Whereas previously, every line, every freckle and the smoke-stained teeth of his old face screamed of a life lived to the full. Of substance abuse and late nights with Pablo Escobar, the new face, equipped with silicon chin, streamline lips, billion-dollar grin and botox-blitzed laughter lines, sadly fails the Ronseal test. It may be less weathered but it no longer does exactly what it says on the tin.
But René has little time for anyone that suggests that the ironing out of a few wrinkles and a nip and a tuck here and there have done anything to change the man underneath.
“I keep doing my thing and I have kept my identity,” he says. “Even though a lot of people talk [shit] about me I have never lost my identity.” Speaking shortly after the operation he says
Yes. Before I loved [looking at myself in the mirror] and now, well, a little bit more.”
The truth is that I feel good, there was a change, and I more than anyone should feel that. They injected me and I have a lot to show for the surgery, so there is something but with this something I feel good. The truth is that before I felt 100% and now I feel 200%."
Do you think that you are now the Colombian David Beckham?
"No, for my character and trademark I am not a physically beautiful person. What they have done is made a few changes that have made me look younger and have left me looking a little bit better. yes. But I have to recognise that in
the area of men there are some that are more handsome.
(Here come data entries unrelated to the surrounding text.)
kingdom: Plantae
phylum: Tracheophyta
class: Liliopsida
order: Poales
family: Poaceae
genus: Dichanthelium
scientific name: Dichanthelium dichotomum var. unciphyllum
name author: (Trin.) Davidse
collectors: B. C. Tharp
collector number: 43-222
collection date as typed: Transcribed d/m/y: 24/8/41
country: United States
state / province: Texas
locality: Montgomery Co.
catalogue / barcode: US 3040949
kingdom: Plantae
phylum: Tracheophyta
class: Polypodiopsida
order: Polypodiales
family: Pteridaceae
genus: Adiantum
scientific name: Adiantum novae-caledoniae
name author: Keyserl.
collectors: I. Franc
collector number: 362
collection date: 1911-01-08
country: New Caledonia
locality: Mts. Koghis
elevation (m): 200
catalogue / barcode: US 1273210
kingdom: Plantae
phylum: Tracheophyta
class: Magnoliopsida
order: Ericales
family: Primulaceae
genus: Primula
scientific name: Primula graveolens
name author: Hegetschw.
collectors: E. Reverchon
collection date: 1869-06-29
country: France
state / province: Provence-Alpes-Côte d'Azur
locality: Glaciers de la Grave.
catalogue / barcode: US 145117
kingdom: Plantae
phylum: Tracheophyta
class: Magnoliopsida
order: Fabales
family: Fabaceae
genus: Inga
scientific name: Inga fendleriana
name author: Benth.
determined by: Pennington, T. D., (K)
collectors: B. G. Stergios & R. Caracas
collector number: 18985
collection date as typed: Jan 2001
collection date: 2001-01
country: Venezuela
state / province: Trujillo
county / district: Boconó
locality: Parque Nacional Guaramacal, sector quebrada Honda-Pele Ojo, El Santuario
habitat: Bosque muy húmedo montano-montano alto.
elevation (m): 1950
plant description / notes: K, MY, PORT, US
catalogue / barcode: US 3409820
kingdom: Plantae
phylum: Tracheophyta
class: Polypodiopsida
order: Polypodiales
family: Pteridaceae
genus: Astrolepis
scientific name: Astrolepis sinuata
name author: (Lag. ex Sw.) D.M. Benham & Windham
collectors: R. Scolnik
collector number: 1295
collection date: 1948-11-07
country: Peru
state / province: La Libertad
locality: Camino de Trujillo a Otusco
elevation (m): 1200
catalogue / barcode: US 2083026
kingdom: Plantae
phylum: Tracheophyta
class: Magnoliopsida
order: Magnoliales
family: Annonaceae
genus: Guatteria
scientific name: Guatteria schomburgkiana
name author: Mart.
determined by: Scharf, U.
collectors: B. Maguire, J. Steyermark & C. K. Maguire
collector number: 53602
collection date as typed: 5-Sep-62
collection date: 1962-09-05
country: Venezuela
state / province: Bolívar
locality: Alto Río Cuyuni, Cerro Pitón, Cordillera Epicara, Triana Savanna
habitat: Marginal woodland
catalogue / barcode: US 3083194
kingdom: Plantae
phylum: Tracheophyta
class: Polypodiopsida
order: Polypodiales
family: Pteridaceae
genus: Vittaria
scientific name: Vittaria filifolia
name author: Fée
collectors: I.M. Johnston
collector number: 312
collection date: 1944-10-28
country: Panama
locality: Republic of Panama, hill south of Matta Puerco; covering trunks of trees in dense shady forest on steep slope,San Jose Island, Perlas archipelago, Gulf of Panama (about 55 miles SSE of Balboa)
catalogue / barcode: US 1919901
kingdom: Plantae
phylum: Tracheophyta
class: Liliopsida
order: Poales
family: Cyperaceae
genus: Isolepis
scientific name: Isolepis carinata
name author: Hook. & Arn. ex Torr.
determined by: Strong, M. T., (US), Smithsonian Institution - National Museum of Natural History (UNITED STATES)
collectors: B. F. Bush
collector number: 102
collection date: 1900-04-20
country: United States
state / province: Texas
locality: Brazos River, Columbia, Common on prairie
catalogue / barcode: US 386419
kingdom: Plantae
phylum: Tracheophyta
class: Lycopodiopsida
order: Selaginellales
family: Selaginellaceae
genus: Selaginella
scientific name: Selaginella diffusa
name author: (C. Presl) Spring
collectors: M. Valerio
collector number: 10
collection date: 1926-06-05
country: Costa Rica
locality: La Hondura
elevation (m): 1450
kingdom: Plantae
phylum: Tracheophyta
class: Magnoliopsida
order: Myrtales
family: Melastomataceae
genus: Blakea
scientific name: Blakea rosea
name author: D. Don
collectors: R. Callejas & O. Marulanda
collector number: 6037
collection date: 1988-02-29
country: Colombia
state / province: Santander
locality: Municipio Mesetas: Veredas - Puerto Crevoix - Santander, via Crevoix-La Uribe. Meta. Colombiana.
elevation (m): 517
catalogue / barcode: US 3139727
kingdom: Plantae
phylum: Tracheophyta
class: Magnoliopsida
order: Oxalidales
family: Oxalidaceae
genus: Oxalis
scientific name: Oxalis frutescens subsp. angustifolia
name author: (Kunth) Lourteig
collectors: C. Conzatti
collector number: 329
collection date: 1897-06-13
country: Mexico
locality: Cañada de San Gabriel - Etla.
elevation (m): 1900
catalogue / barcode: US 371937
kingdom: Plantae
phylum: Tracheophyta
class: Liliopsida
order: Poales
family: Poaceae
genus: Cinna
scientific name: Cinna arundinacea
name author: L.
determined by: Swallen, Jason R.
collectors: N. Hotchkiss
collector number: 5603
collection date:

In the case of David Beckham he looks good and you have to recognise that I can never get there but I have other positive aspects that make me feel good."
His long-suffering wife, Magnolia, will testify to the fact that the Extreme Makeover has had little impact on the real René, especially his nocturnal activities.
No doubt the makeover will act as a new start for a man who has already had his fair share. He himself remains an optimist. After failing his drugs test last November he quoted Aristotle in an apologetic letter to the fans, his family and the Aucas chairman. ‘Hope is the dream of a waking man,’ he said. Unfortunately in René Higuita’s case you might say he has two hopes: Bob Hope and Johnny Walker.